We don’t allow our master artists to be merely twee but neither, on the whole, do they themselves; and they, as we, will always put Watteau, Boucher and Fragonard in the second rank merely for suggesting that Arcadia can be an unmixed pleasure and go on forever: although it could be said that the melancholy of monarchical absolutism imposing its requirements somehow seeps through to give even manufactured bliss an undertone of menace. Besides, Fragonard’s pretty girl reading her book will grow old and die: we know that, and we know he knows that, or he would not have been so seized with the beauty of her concentration. French painting and music are copious with what we would call the merely lovely but we can be confident about bringing our own unhappiness to the picture or the composition even when they are careful to avoid any of their own.

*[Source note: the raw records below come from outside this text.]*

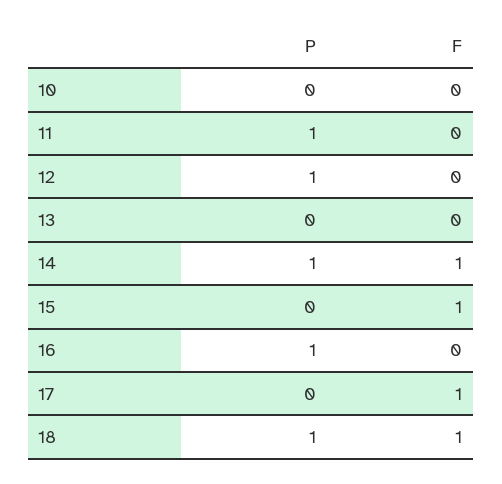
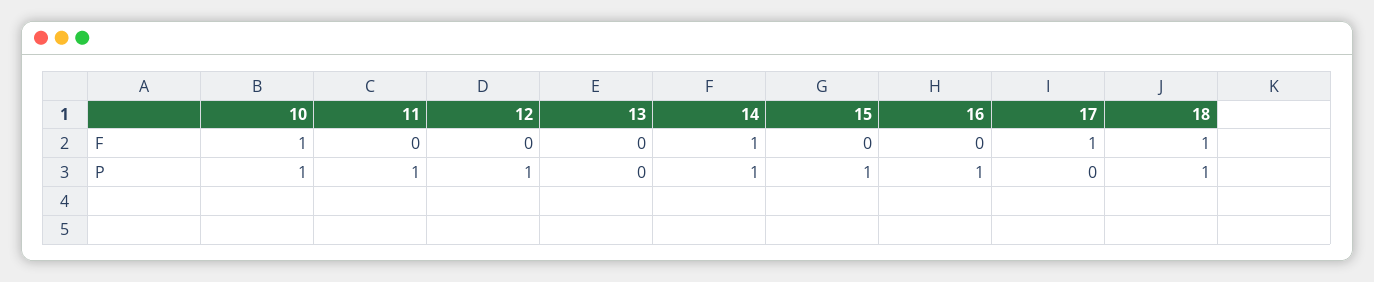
  {
    "P": {
-     "10": 0,
+     "10": 1,
      "11": 1,
      "12": 1,
      "13": 0,
      "14": 1,
-     "15": 0,
+     "15": 1,
      "16": 1,
      "17": 0,
      "18": 1
    },
    "F": {
-     "10": 0,
+     "10": 1,
      "11": 0,
      "12": 0,
      "13": 0,
      "14": 1,
-     "15": 1,
+     "15": 0,
      "16": 0,
      "17": 1,
      "18": 1
    }
  }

We can be equally confident that the makers of that art would never have shown that care if they themselves had been truly untroubled. To be undisturbed and yet still creative would be impossible. When playing Vermeer, Colin Firth looked grief-stricken but probably underplayed it. To want to produce that degree of serenity is a sign (for once the semiotic vocabulary becomes appropriate) of a sensitivity to turbulence that can’t, as it were, be brushed away. If the world’s horror had not been eating at the artist’s soul, we would never have seen the girl with the pearl ear-ring. The instinct, on the part of those who project utopia, to leave the artists out of it is politically deplorable but aesthetically sound: they would produce anodyne art.

(The Monthly, December 2006 – January 2007)

Postscript

Coughing apologetically as I run, let me hasten to add that I don’t put Fragonard in the second rank when I am actually looking at one of his pictures. I put him first and everybody else nowhere. Any successful work of art drives all the other works of art out of your head while you are in its grip. In the Oval Room at the Wallace Collection hangs the great Fragonard picture in which the love-sick young swain is forever looking up the skirt of the girl in the swing. If Hieronymus Bosch had painted the same scene, the stricken youth might have been looking into the pit. But if that idea occurred to me while I was looking at the Fragonard, it would only mean that my attention was wandering. The insidious fault of all criticism that ranks artists is to convey the impression that we can do that while we are occupied with the works of art. But a work of art is successful precisely to the extent that it stops us doing any such thing. Hence the folly of asking whether Bob Dylan is as good as Keats: the mere question means that we aren’t listening properly to Bob Dylan.